Rock ‘n’ roll was especially popular in England. Kids in the 1950s ate it up and merged it into their own musical traditions, giving birth to, among other things, the Merseybeat scene that sent The Beatles out into the world. A small number of those early rock ‘n’ roll scene kids took the time to go further back and find out where Elvis and Co. were copping their moves from. This would involve importing old blues records from America – The Anthology Of American Folk Music, which highlighted a number of the old Delta players, as well as select records by icons like Muddy Waters, Willie Dixon, Howlin’ Wolf, and Robert Johnson. This was considerably expensive, so the English blues movement was at first very localized; it’s a popular and important fact that Eric Clapton, Jeff Beck, and Jimmy Page all went to the same high school and traded records. The influence of those imported blues records on the subsequent landscape of rock ‘n’ roll cannot be overstated.
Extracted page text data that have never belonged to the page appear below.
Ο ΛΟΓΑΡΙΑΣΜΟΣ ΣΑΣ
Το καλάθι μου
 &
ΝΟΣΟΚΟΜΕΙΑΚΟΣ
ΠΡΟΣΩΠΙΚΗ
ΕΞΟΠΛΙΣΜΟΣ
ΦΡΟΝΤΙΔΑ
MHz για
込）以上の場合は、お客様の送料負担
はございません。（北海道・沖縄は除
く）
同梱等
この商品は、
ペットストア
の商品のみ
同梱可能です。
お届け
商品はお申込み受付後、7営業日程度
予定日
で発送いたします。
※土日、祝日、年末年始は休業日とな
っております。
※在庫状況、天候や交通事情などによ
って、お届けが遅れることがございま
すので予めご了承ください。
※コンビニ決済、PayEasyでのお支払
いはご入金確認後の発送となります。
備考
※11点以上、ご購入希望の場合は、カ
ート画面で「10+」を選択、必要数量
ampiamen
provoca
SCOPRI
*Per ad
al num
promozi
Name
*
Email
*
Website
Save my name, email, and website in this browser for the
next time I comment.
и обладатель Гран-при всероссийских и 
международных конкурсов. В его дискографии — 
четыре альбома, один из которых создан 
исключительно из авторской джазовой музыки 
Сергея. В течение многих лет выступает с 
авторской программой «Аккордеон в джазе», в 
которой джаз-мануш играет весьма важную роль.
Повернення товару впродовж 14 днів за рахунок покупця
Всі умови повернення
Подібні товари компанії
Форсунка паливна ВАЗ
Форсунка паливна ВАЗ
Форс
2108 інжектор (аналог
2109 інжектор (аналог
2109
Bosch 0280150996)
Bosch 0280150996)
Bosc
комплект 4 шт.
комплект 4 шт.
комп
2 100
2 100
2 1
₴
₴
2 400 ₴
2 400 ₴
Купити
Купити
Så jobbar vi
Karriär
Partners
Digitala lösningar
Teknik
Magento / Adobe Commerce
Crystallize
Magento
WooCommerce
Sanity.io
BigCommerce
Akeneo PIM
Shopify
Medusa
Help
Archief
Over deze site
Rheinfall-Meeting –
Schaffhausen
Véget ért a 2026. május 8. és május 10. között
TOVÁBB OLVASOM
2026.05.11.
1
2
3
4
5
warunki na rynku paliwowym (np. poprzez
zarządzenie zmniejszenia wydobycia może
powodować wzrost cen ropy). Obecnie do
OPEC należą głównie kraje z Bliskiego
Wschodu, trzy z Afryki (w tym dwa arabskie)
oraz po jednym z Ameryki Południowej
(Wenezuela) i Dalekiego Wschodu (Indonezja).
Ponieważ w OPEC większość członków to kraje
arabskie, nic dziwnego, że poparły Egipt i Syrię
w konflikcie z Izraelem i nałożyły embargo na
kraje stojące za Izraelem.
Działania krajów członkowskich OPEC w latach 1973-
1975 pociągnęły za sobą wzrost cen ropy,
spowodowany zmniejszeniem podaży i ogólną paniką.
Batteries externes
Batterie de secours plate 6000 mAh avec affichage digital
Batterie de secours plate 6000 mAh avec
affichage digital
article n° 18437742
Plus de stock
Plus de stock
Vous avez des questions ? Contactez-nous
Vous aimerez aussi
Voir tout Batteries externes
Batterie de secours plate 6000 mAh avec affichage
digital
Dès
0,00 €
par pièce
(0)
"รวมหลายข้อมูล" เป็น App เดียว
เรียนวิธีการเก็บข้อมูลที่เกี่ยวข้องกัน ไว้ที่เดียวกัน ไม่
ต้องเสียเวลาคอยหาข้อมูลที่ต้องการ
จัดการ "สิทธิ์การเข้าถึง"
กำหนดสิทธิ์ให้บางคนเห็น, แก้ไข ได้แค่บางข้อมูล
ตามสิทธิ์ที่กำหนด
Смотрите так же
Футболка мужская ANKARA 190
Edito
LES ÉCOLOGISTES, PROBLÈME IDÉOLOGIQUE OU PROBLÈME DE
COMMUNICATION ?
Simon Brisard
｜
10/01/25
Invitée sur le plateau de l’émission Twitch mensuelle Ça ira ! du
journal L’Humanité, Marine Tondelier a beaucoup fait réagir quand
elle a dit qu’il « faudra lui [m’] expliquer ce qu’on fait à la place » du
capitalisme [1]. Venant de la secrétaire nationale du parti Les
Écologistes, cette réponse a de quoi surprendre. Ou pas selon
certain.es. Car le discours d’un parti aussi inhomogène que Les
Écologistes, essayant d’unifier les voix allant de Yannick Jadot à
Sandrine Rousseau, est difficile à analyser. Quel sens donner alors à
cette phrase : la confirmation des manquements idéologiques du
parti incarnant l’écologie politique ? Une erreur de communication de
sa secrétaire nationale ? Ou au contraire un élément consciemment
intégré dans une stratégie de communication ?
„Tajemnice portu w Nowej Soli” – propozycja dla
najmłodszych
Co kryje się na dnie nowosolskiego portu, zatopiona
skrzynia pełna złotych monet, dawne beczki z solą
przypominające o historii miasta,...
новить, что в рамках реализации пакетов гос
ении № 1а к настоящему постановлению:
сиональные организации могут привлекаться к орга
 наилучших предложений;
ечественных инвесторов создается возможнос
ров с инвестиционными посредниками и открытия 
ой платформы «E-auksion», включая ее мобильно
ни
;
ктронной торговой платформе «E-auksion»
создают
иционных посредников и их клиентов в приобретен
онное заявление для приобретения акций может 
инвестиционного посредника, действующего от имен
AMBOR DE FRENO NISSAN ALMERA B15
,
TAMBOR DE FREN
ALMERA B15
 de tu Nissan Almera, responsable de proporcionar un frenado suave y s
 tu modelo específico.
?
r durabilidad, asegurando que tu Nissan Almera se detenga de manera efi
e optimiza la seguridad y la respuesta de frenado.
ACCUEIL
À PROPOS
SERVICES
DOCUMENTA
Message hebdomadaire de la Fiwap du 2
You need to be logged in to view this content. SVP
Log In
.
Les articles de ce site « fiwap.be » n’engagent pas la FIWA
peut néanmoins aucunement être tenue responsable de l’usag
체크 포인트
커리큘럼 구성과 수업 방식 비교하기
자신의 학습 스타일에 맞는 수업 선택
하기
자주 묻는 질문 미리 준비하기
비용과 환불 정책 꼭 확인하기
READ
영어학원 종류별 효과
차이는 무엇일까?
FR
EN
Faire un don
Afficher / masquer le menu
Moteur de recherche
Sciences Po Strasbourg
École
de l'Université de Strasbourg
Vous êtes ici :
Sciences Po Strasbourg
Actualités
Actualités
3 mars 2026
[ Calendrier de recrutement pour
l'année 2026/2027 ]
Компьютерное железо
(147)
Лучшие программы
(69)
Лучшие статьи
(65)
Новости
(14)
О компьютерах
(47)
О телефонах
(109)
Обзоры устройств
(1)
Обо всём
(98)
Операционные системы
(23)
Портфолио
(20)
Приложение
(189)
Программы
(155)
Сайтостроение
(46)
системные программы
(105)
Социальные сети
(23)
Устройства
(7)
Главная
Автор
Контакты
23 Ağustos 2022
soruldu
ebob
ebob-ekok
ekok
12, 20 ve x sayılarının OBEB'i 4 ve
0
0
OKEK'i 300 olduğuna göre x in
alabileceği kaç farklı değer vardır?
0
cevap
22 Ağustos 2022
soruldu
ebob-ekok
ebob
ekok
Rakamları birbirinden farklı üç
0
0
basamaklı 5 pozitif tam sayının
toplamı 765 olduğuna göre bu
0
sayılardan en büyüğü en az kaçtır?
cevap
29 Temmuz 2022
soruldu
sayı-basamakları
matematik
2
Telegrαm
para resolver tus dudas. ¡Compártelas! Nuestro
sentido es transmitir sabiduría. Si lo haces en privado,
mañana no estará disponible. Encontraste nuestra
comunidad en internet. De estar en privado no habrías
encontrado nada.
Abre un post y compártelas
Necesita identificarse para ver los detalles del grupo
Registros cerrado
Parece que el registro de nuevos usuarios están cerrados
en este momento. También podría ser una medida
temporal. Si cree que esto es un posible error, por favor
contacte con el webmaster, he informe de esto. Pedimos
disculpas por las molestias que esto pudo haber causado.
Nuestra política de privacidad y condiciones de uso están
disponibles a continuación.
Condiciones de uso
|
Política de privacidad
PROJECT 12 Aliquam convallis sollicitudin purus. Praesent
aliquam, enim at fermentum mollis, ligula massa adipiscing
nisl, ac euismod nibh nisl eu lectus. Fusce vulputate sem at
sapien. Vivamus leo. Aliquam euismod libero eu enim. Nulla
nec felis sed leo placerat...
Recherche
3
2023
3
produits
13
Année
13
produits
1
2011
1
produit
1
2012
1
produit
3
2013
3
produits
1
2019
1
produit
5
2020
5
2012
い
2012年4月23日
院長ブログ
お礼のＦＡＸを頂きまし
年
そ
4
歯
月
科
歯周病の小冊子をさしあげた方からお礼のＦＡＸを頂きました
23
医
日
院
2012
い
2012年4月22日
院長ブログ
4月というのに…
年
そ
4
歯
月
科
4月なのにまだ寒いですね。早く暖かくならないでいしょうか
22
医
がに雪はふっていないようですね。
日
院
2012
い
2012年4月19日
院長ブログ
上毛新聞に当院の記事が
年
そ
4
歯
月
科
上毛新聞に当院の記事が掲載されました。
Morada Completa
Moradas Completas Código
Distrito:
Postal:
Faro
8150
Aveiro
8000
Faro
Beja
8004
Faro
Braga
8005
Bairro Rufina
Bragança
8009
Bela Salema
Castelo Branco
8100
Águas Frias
Robert Johnson was the driving force behind Richards, Jagger, Watts, and Jones to form The Rolling Stones. Led Zeppelin’s first two albums are practically Willie Dixon cover albums. The graffiti around London in the mid-1960s might have claimed Clapton as God but he was really just riffing off the Bible written by the old American blues masters. Jimi Hendrix, who shaped the blues into something raw, expansive, and psychedelic, was at the root a disciple of Chicago blues legend Buddy Guy. Furthermore, while the actual note-for-note sound of the blues diminished over the decades as that original blues-rock sound became mixed with countless other genres, the blues are still constantly present in all forms of popular music. That I-IV-V chord progression is insidious; it gets into everything, and if you listen closely to songs on the radio you’ll realize that most of them are either using that progression or have mutated it carefully in some way. Even music that explicitly rejected the old way of doing things couldn’t help it; if you take The Ramones and strip away the leather jackets, the wide-leg stance, and the snotty attitude, you’re left with 25 years of I-IV-V chord progressions. The blues are still everywhere, and still have an effect on how we shape and consider popular music as a whole.

The London Bluesfest

The annual London Bluesfest, typically held in Harris Park near downtown London, Ontario, is a celebration of all of this history and musical sentiment. For four days Harris Park is taken under the wing of those soaring blue notes and audiences are shown what it means to “play the blues.” The festival attracts blues acts both local and international. Past and present shows have included local favourites like Bill Durst (formerly of London legends Thundermug) and Ray Fuller. At the same time, they’ve attracted international names in droves, including Canadian blues icon Colin James as well as American acts like Kenny Wayne Shepherd and Robert Cray; the 2018 lineup included Savoy Brown, one of the earliest of those fateful English blues bands. In an effort to attract a wider audience (since the blues unfortunately is still a niche genre on it’s own, despite how much of modern music is made in it’s image) London Bluesfest also features a number of extremely recognizable classic rock acts: past and present performers have included Canadian icon Burton Cummings, southern rock standard bearers Molly Hatchet, jazz-rockers Blood, Sweat and Tears, Rick “Rock and Roll Hootchie Koo” Derringer, and Blue Oyster Cult. While this move has been controversial in some circles, the classic rock bands that London Bluesfest have brought in are all offshoots of the blues themselves, so the heart of the festival is still based around the mournful, lonesome cry and the jumping jukebox shuffle of the blues. While the blues have power and majesty when listened to at home, on record, when they are experienced in a live setting it is another thing entirely. The late Gord Downie once said “the blues are still required” and part of that requirement is seeing them performed live, by a band that’s been doing them for years, a band that plays the blues as well as they breathe, or walk. If you are a fan of live music – or of music at all, really – then the London Bluesfest is the annual summer festival to go to in London, Ontario.